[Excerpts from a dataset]
┌──

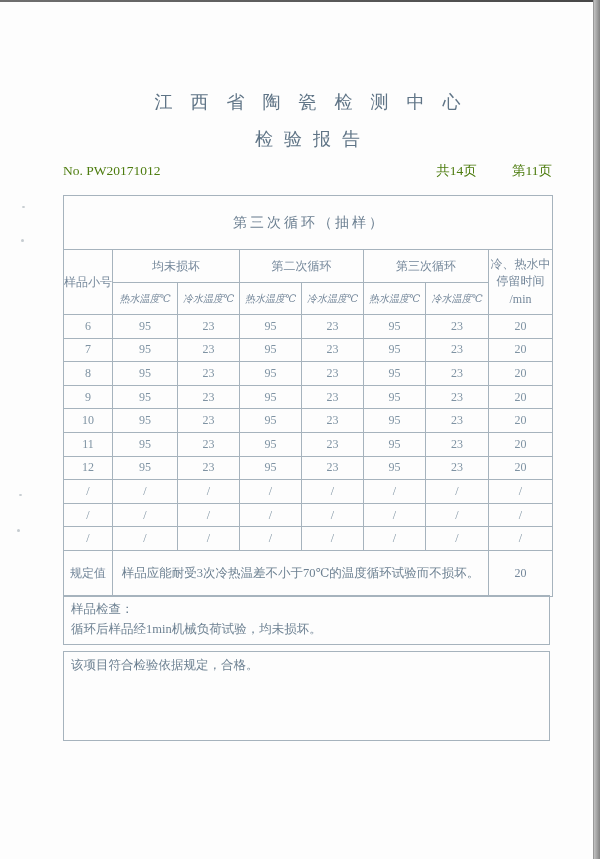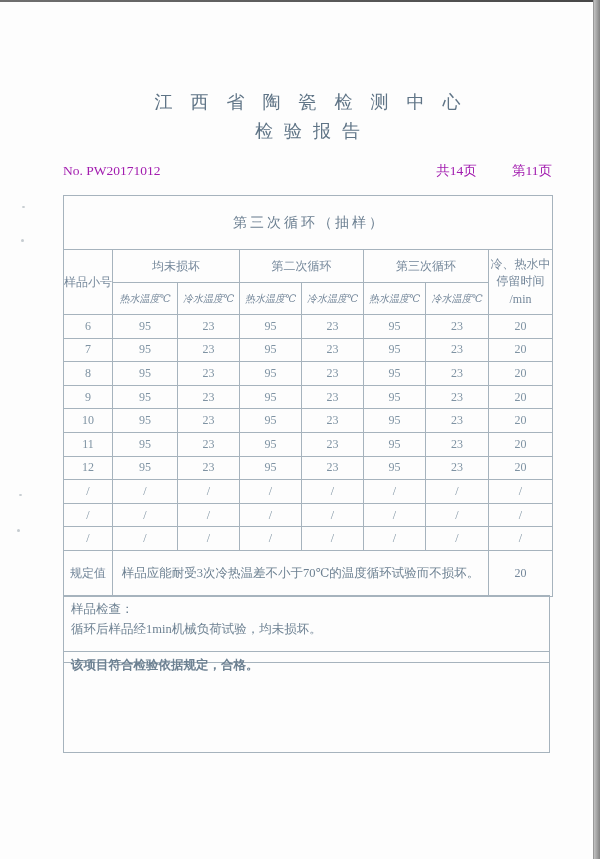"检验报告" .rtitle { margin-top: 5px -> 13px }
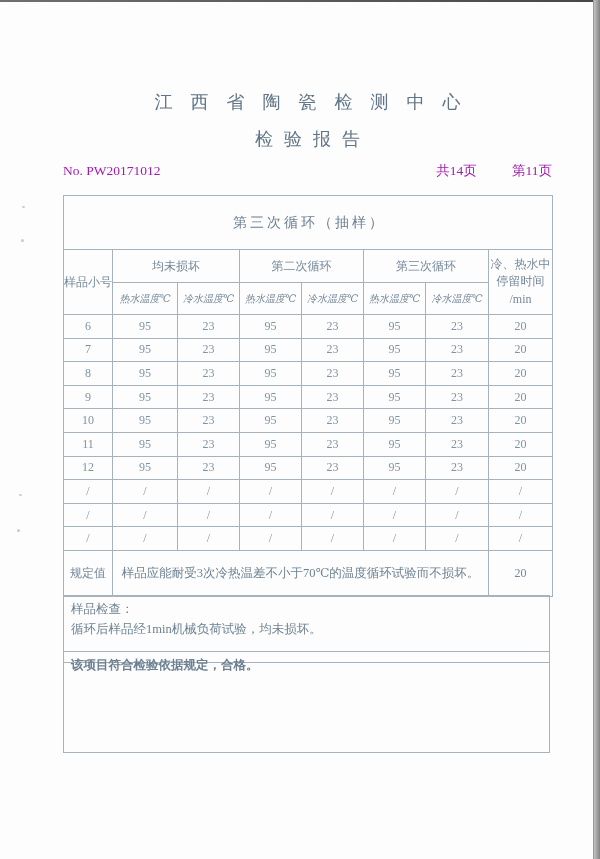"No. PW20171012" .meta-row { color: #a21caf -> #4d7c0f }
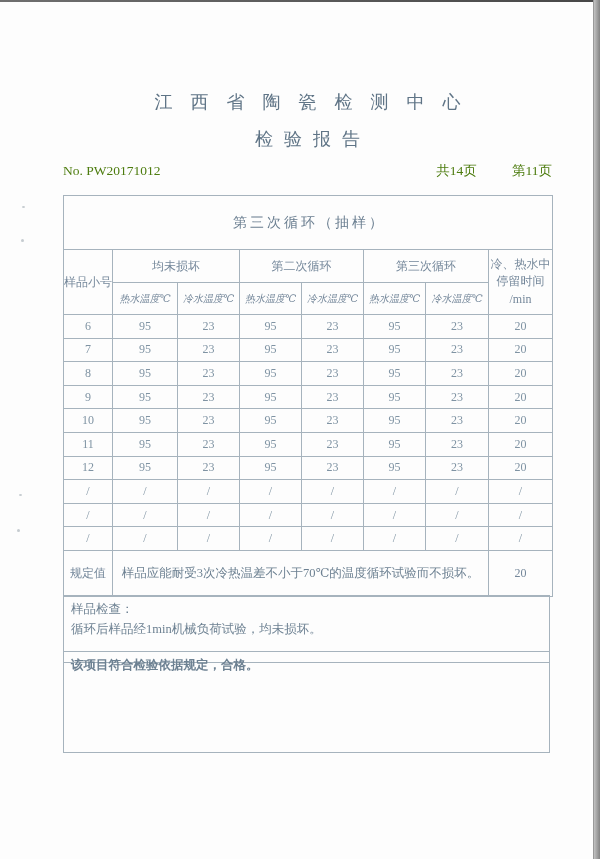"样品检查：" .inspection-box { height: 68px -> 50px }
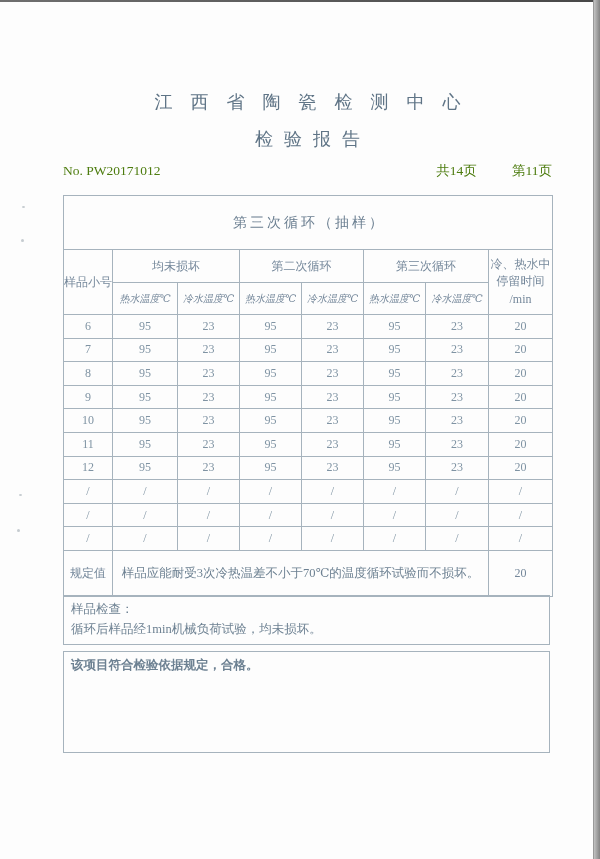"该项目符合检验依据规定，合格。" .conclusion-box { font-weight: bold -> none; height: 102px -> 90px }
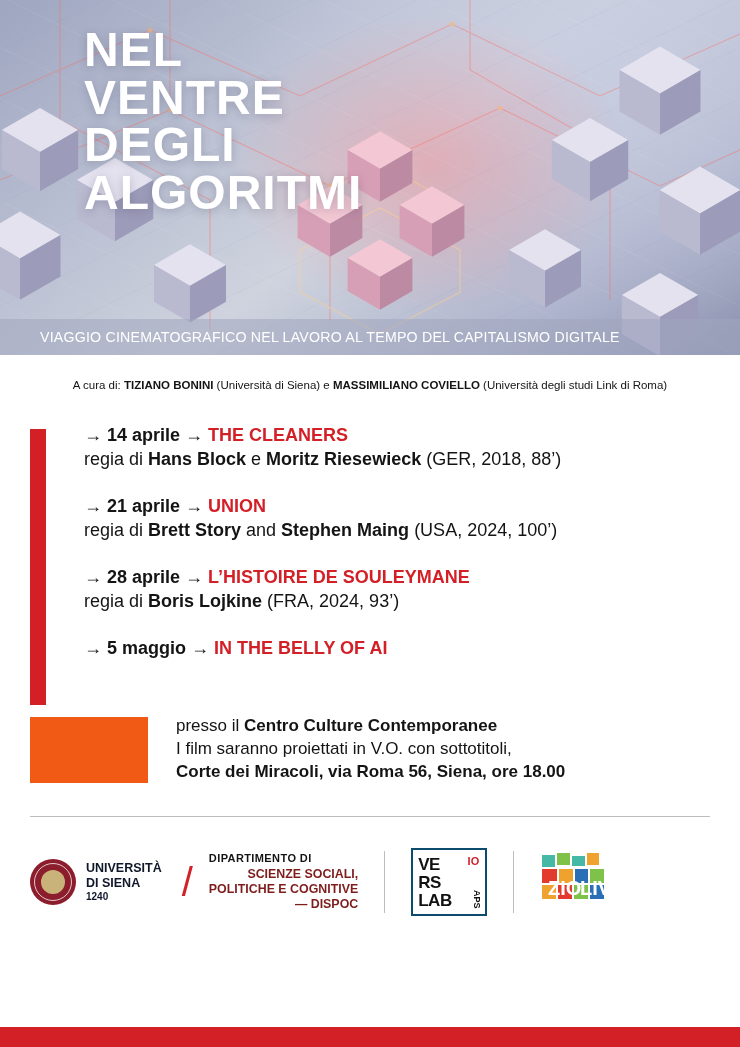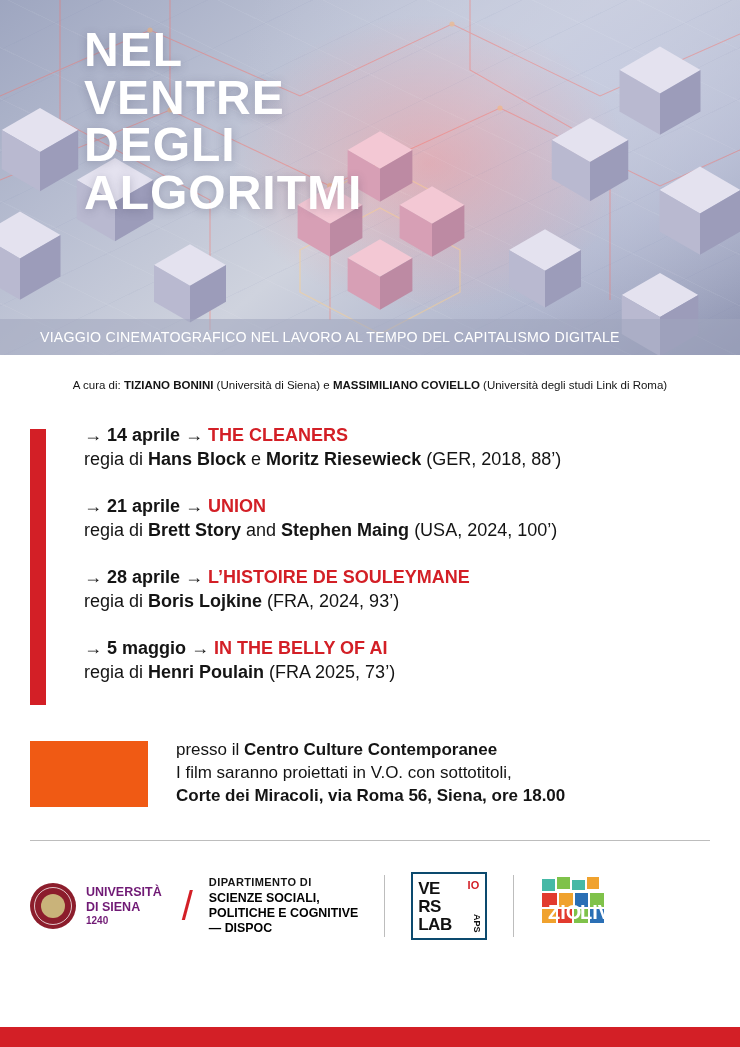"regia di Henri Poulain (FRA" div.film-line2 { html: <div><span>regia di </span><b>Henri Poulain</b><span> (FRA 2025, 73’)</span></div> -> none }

└──

→ Goal of the exercise:
Reproduce word for word the lines from the one containing "font-weight: bold ->" through the end of the data, both ends kept. Drop the pictures.

→ Task result:
"该项目符合检验依据规定，合格。" .conclusion-box { font-weight: bold -> none; height: 102px -> 90px }
"regia di Henri Poulain (FRA" div.film-line2 { html: <div><span>regia di </span><b>Henri Poulain</b><span> (FRA 2025, 73’)</span></div> -> none }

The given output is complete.